**EXERCISES**
1. Decide whether each statement below agrees with the unconditional guaranty, answering yes or no and quoting the deciding words of the text: (a) The letter of intent named in the unconditional guaranty is dated November 6, 2001. (b) Infotopia, Inc. is designated as "Borrower." (c) The guaranty runs to VITAQUEST and its successors, assigns and affiliates.
2. Resume the unconditional guaranty after its final sentence and carry it forward in the same style.

**DOCUMENT PASSAGE**
# # # #

Exhibit 10.9
UNCONDITIONAL GUARANTY
December 20, 2001
Trendirect Marketing, Inc.
0000 Xxxxxxxx Xxxxxxxx Xxxxx
Xxxxxxxx, Xxxx 00000
(Individually and collectively "Borrower")
Infotopia, Inc.
0000 Xxxxxxxx Xxxxxxxx Xxxxx
Xxxxxxxx, Xxxx 00000
(Individually and collectively "Guarantor")
Vitaquest International, Inc.
0 Xxxxxxxxx Xxxxx
Xxxx Xxxxxxxx, X.X. 00000
(Hereinafter referred to as "VITAQUEST")
To induce VITAQUEST to make, extend or renew loans, advances, credit, or other
financial accommodations to or for the benefit of Borrower, to consent to the
assignment by Guarantor to Borrower of Guarantor's rights and liabilities under
that certain letter of intent dated November 6, 2001, as amended, among
Borrower, Guarantor and VITAQUEST (the "LOI"), and in consideration of loans,
advances, credit, or other financial accommodations made, extended or renewed to
or for the benefit of Borrower, Guarantor hereby absolutely, irrevocably and
unconditionally guarantees to VITAQUEST and its successors, assigns and
affiliates the timely payment and performance of all liabilities and obligations
of Borrower to VITAQUEST and its affiliates, including, but not limited to, all
obligations under any notes, loan agreements, security agreements, letters of
credit, swap agreements (as defined in 11 U.S. Code Section 101), instruments,
accounts receivable, contracts, drafts, leases, chattel paper, indemnities,
acceptances, repurchase agreements, overdrafts, and the Loan Documents defined
below, however and whenever incurred or evidenced, whether primary, secondary,
direct, indirect, absolute, contingent, due or to become due, now existing or
hereafter contracted or acquired, and all modifications, extensions and renewals
thereof, (collectively, the "Guaranteed Obligations").

# # # #

**LISTED ENTRIES**
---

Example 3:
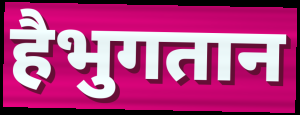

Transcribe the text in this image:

हैभुगतान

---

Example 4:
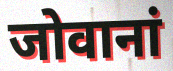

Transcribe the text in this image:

जोवानां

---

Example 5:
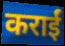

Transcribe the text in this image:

कराईं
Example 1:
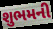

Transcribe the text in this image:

શુભમની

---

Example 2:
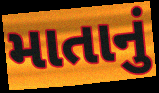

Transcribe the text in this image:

માતાનું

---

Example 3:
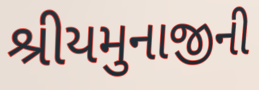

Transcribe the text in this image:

શ્રીયમુનાજીની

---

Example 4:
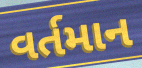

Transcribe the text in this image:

વર્તમાન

# # # #

**ANSWERS TO THE EXERCISE**
1.
(a) Yes: "that certain letter of intent dated November 6, 2001"
(b) No: "(Individually and collectively "Guarantor")"
(c) Yes: "guarantees to VITAQUEST and its successors, assigns and affiliates"

2.
Guarantor further covenants and agrees:
GUARANTOR'S LIABILITY. This Guaranty is a continuing and unconditional guaranty
of payment and performance and not of collection. The parties to this Guaranty
are jointly and severally obligated hereunder. This Guaranty does not impose any
obligation on VITAQUEST to extend or continue to extend credit or otherwise deal
with Borrower at any subsequent time. This Guaranty shall continue to be
effective or be reinstated, as the case may be, if at any time any payment of
the Guaranteed Obligations is rescinded, avoided or for any other reason must be
returned by VITAQUEST, and the returned payment shall remain payable as part of
the Guaranteed Obligations, all as though such payment had not been made. Except
to the extent the provisions of this Guaranty give VITAQUEST additional rights,
this Guaranty shall not be deemed to supersede or replace any other guaranties
given to VITAQUEST by Guarantor; and the obligations guaranteed hereby shall be
in addition to any other obligations guaranteed by Guarantor pursuant to any
other agreement of guaranty given to VITAQUEST and other guaranties of the
Guaranteed Obligations.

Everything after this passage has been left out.